Greek and Roman mythology hold a special place in Western culture. It is the precursor to superheroes and postmodern icons, the bastions of the ideals we aspire to be and the vices we want to avoid. Take Icarus, the boy who acquired wings (symbolizing ascension in stature, career, income, etc.) only to be burned by the sun because he failed to heed the warnings of his father.
Or Achilles, who was killed by an arrow to his ankle because it was the only part of his body not strengthened and honed. Despite being the bravest of the Greek heroes in Homer’s “Illiad,” he was done in by this overlooked shortcoming. What’s your Achilles’ heel?
Some may view these stories as symbolism only, serving to increase understanding of a complex existence while others take it further as a reinforcement of Western culture’s domination in media.
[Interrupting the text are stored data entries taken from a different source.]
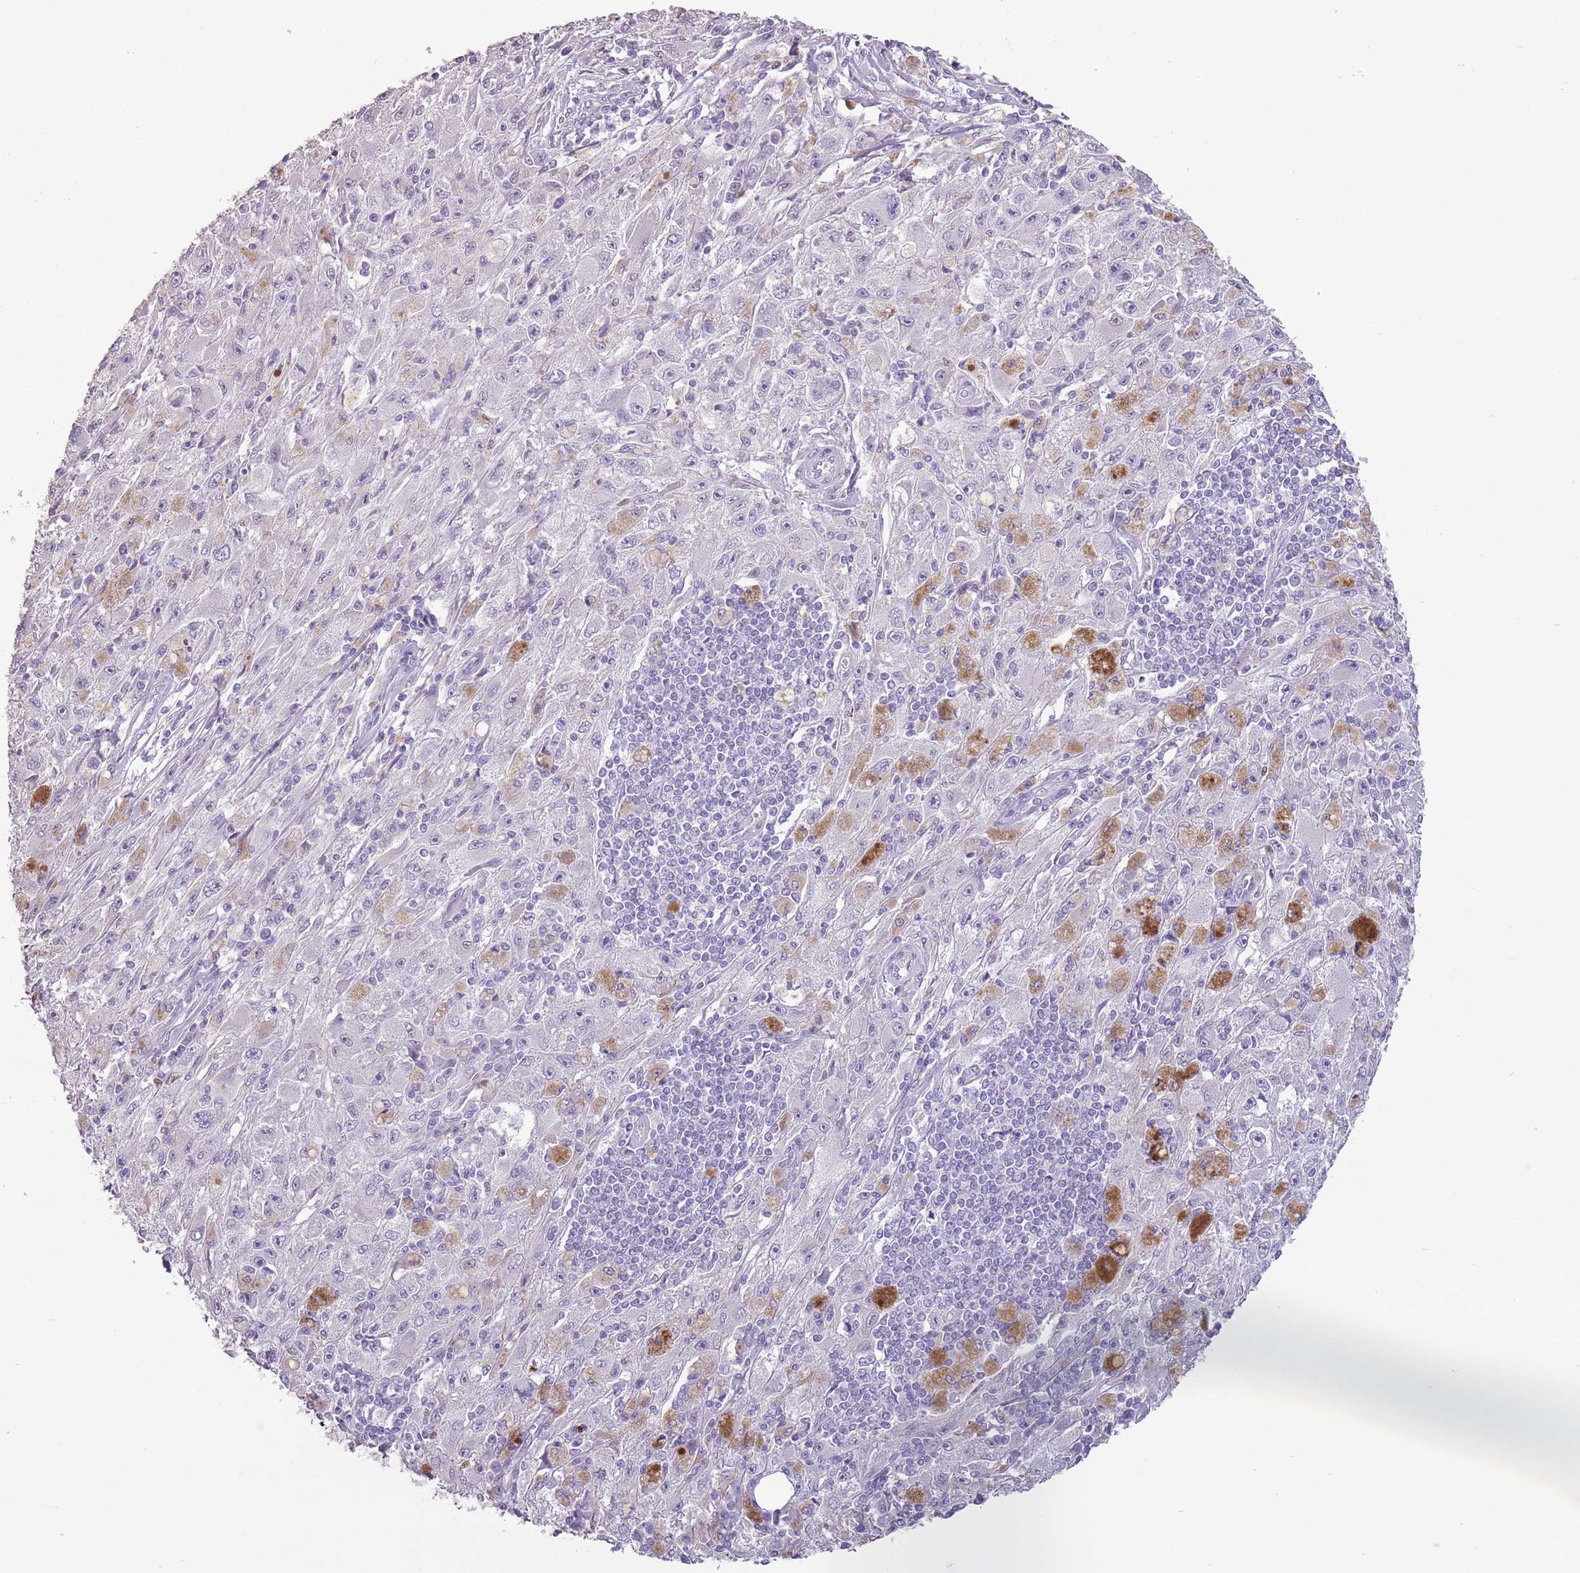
{"staining": {"intensity": "negative", "quantity": "none", "location": "none"}, "tissue": "melanoma", "cell_type": "Tumor cells", "image_type": "cancer", "snomed": [{"axis": "morphology", "description": "Malignant melanoma, Metastatic site"}, {"axis": "topography", "description": "Skin"}], "caption": "This is a image of immunohistochemistry (IHC) staining of malignant melanoma (metastatic site), which shows no positivity in tumor cells.", "gene": "CELF6", "patient": {"sex": "male", "age": 53}}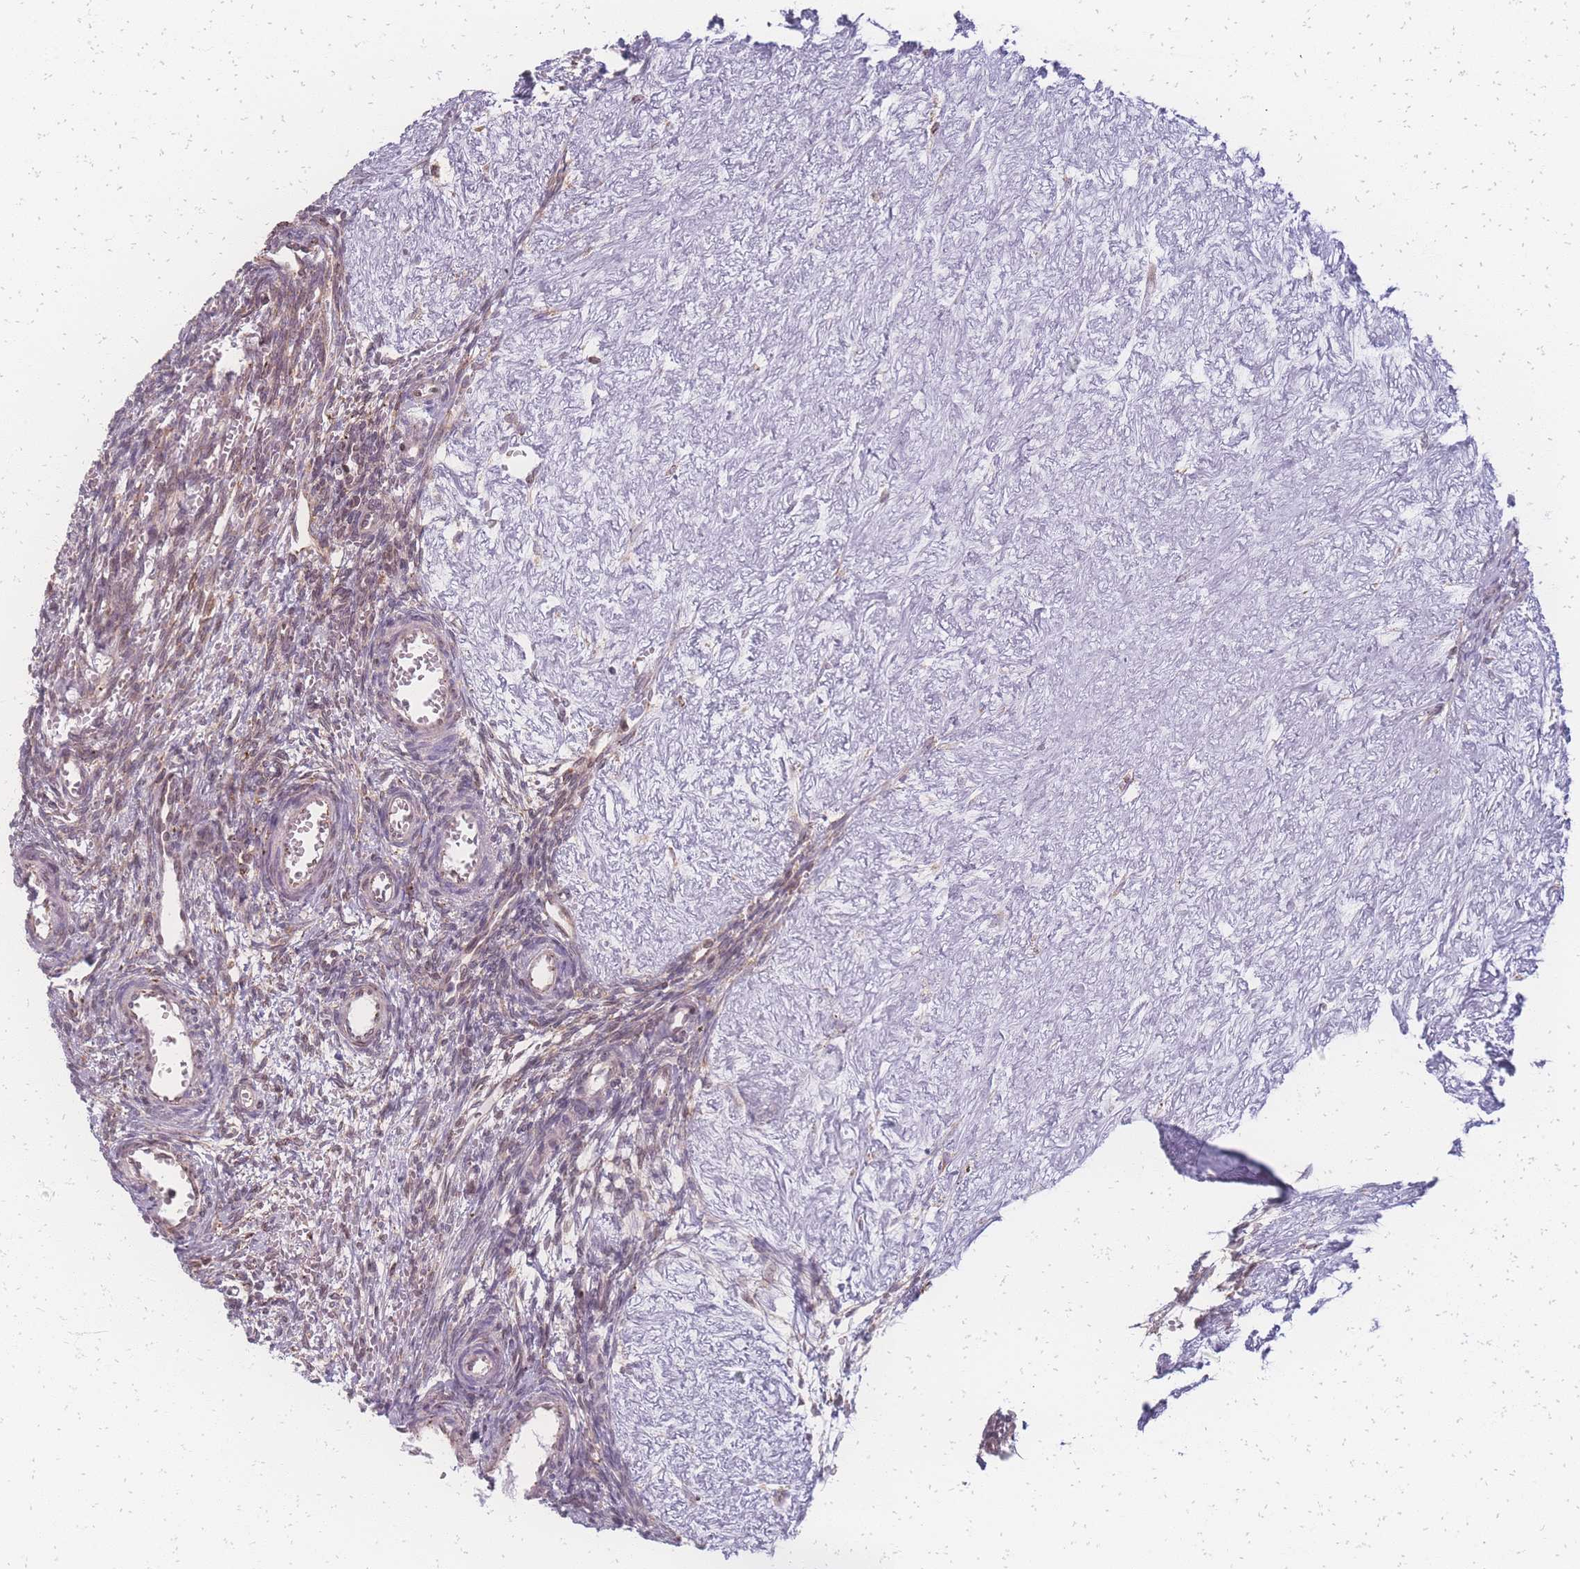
{"staining": {"intensity": "weak", "quantity": "<25%", "location": "cytoplasmic/membranous"}, "tissue": "ovary", "cell_type": "Ovarian stroma cells", "image_type": "normal", "snomed": [{"axis": "morphology", "description": "Normal tissue, NOS"}, {"axis": "topography", "description": "Ovary"}], "caption": "Immunohistochemistry (IHC) micrograph of normal ovary stained for a protein (brown), which displays no staining in ovarian stroma cells.", "gene": "ZC3H13", "patient": {"sex": "female", "age": 39}}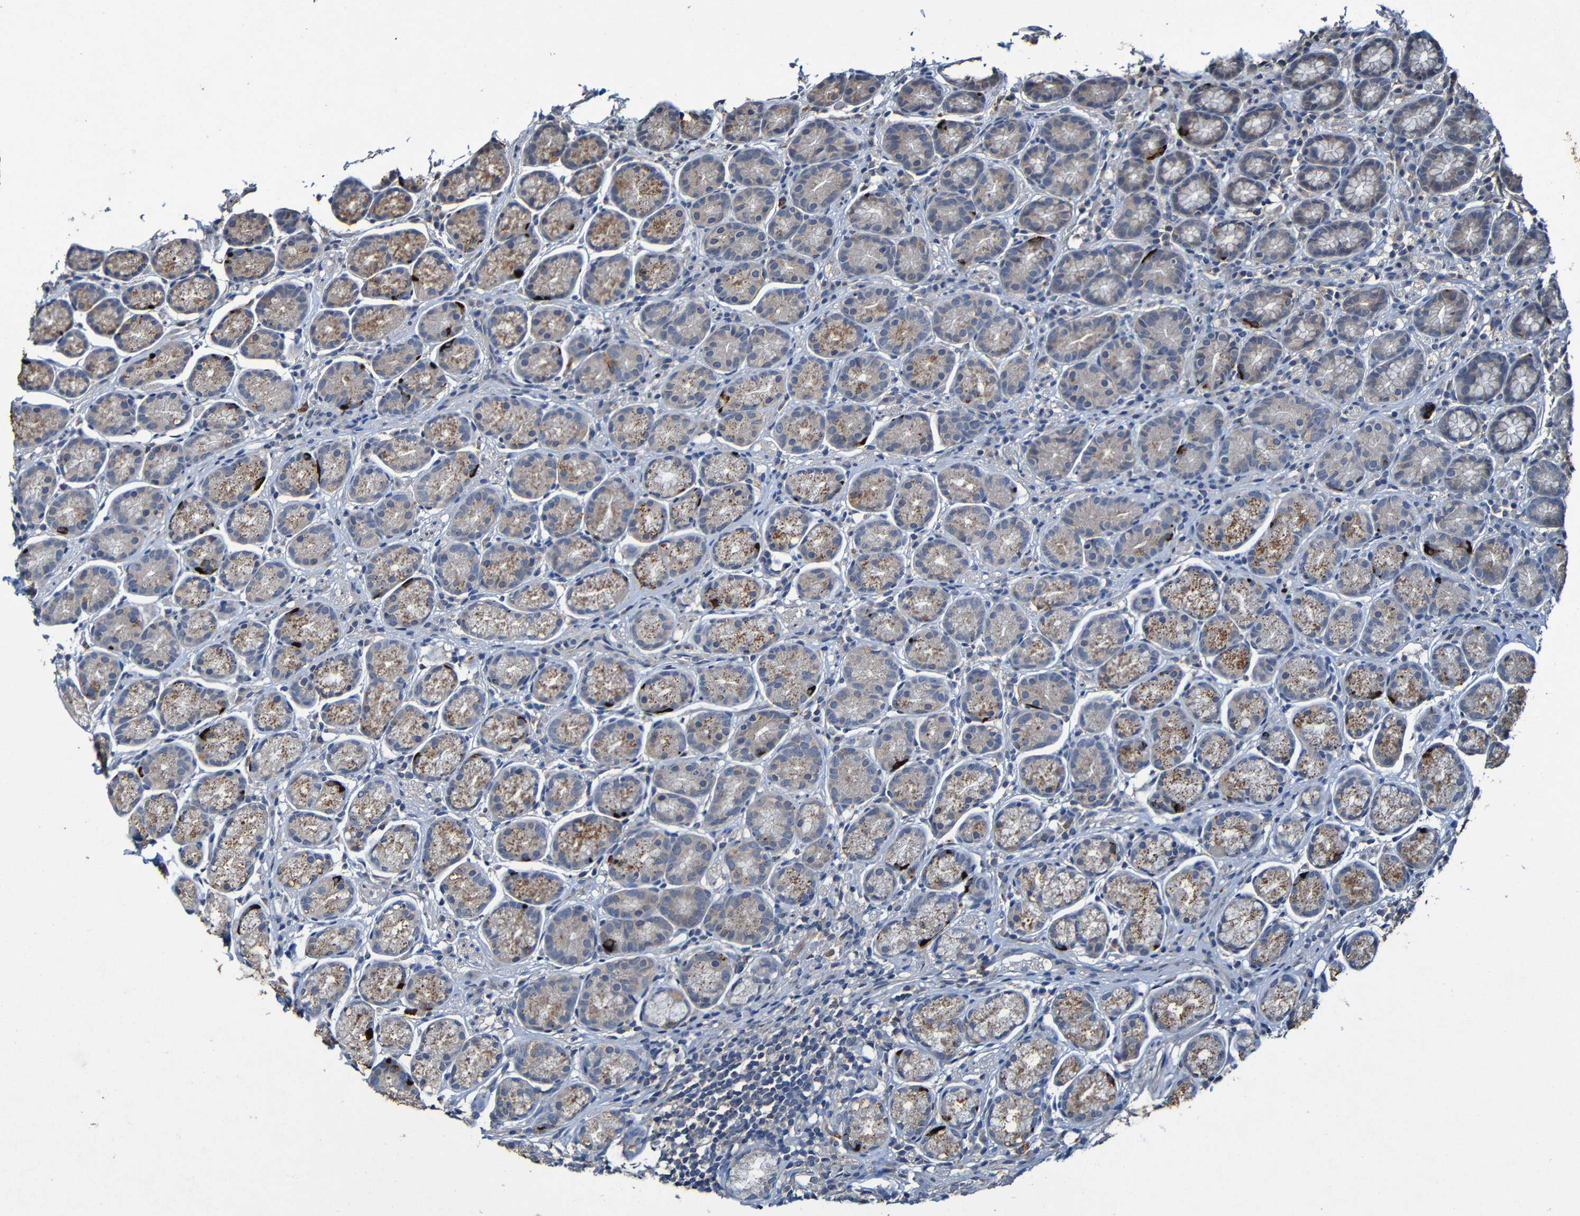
{"staining": {"intensity": "strong", "quantity": "<25%", "location": "cytoplasmic/membranous"}, "tissue": "stomach", "cell_type": "Glandular cells", "image_type": "normal", "snomed": [{"axis": "morphology", "description": "Normal tissue, NOS"}, {"axis": "topography", "description": "Stomach, lower"}], "caption": "A brown stain labels strong cytoplasmic/membranous positivity of a protein in glandular cells of normal stomach. Immunohistochemistry stains the protein of interest in brown and the nuclei are stained blue.", "gene": "LRRC70", "patient": {"sex": "male", "age": 52}}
*Greek storyteller Aesop told fables that are now used as moral teaching tools to elementary students. The Socratic method is named after a guy – from Greece – whose wisdom was preserved through the writings of Plato. If you popped your head in a math class at all in high school, you’ve heard of the Pythagorean theorem, which is named after the – yep, you guessed it – Greek philosopher Pythagoras.
If you’re, say, a student growing up in the inner-city school system of Atlanta, civilization starts with the Greeks and was honed by the Romans.
So where does that leave Africa, which is considered by many anthropologists, the origin of human life? Or more specifically, what about the contributions that Egypt made to later civilizations? If ancient Egyptians were black, then how is the marginalizing of African achievement in dominant Western texts permissible?
That’s assuming you believe ancient Egyptians were black. Make an assumption at your peril/pleasure.
Contentions are heavy on both sides: Many scholars use archeology and the location of Egypt for grist that ancient Egyptians were black. If you’re an adherent of the Christian faith, numerous verses (Psalms 105:23 and 106:22) refer to Egypt as the “land of Ham.” An article in the New-England Magazine in 1833 also gives strong credence to ancient Egyptians being black. W.E.B. DuBois highlighted the Sphinx’s negroid features in his book, The Negro.
Others argue that any claims to the accomplishments of Egypt by black people has no element of truth to it whatsoever. Egyptologist Zahi Hawess contended that King Tut was not black. Other forensic experts state that ancient Egyptians were of “Mediterranean color”: that they were neither black or white in their skin color. Egypt straddles two regions: Africa and the Middle East. Therefore, many claim, it’s impossible to state one way or the other.
As long as History (note the capital H) is prevalent, history will remain elusive. But maybe our own view of history is skewed. We tend to view it in a vacuum: one period of upheaval/social flux/movements followed by a “dead” period, followed by another period of upheaval/social flux/movements.
“History does not happen in watershed moments. That’s mythic,” said Wendell Marsh, current Fullbright scholar studying in Cairo, Egypt. “History changes every day and we’re the ones that do it.”
Ancient Egyptians developed a society that still confounds the most erudite minds today. This leads to – in typical Western paradigm – a fascination with the source of Egyptian culture. It’s not enough that there is this area by the Nile River that is rich in intellectual resources that we can all draw from. We have to find out the group of people that created this wonder.
For many African Americans, the yearning to lay claim to the achievements of ancient Egyptians is rooted in a desire to assert humanity and gain an identity that History tends to ignore (understatement). So when there is historical evidence that trumps black achievement as the model of modern culture, then why not use historical proof to disprove History?
But perhaps our question should be, “Why does this really matter so much to us?” It is dangerous to place our value in something that a new discovery could disprove. With a subject this explosive and precarious, maybe our humanity shouldn’t be embedded with a possible connection to the first civilization.
What if its discovered that another civilization existed before Egypt? What if extra terrestrials really did build the pyramids? What if black people had nothing to do with the developments in eastern North Africa? Does that mean we’re worthless and without a legacy?
Of course, this isn’t to dismiss the importance of a strong ancestry. Surely it is paramount for African Americans to know that there history does not start with slavery.
Like Janus (derivation of January), the Roman god of gates and doorways, a dual-faced approach is needed. A look in the past is necessary not to sulk in prior tragedies, but to learn lessons to construct a progressive plan forward. A look to the future is needed to envision a “world” where past mistakes are not and cannot be repeated.
Let science worry about who built the Great Pyramid of Giza. There’s still history to be made and remade. And remade.